Given this data that is simply the marginal distribution of education in each CD, one option is to simply take the product assuming independence

```{r}
acs_syn_prod <- synth_prod(educ ~ female + age, 
                           poptable = acs_GA,
                           newtable = edu_margins,
                           area_var = "cd")
```

and another is to first comibine the survey modeling then fix _those_ margins to the known population margins. 

```{r}
acs_syn_fix <- synth_smoothfix(educ ~ female + age, 
                               microdata = cces_GA,
                               poptable = acs_GA, 
                               fix_to = edu_margins,
                               area_var = "cd")
```

See the ccesMRPprep vignette for validation.
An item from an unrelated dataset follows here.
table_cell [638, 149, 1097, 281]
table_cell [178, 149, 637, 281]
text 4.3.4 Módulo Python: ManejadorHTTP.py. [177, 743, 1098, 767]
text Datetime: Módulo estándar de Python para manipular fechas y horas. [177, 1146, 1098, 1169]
In any case, this allows us to run MRP using this "synthetic" target. Now let's fix the specification and vary the targets

```{r}
syn_datasets <- list(
  "survey"       = acs_syn_mlogit,
  "product"      = acs_syn_prod,
  "surveyfix"    = acs_syn_fix
)
```


```{r}
mrsp_df <- map_dfr(.x = syn_datasets,
                   .f = function(x) {
                     mrp_onestep(is_HS ~ (1|educ) + (1|cd),
                                 cces_df,
                                 poststrat_tgt = mutate(x, count = as.integer(count)),
                                 weight_var = "weight",
                                 add_on = val, 
                                 verbose = FALSE,
                                 .cores = 2,
                                 .backend = "cmdstanr")},
                   .id = "synth")

```

And examine the outcome.

```{r, echo  = FALSE}
mrsp_df %>% 
  mutate(synth = recode_factor(synth, 
                               survey = "Survey Model\n(synth_mlogit)", 
                               product = "Simple Product\n(synth_prod)",
                               surveyfix = "Survey + Rake\n(synth_smoothfix)")) %>% 
  scatter_45(prop_HS_truth,
             p_mrp_est,
             by_form = ~synth,
             lbvar = p_mrp_050,
             ubvar = p_mrp_900,
             show_error = TRUE, 
             xlab = "True Proportion of Adults with High School - only Education",
             ylab = "MRP Estimate")
```


The first estimate look bad.  If the imputation is faulty, it is not a good idea to use that to post-stratify, either. The only reason the second and third estimates are perfect is because we asked MRP _for an outcome_ for which we supplied the joint for.  If we were estimating a different outcome for which the margins are not known (which in practice is always the case), the values would change, of course.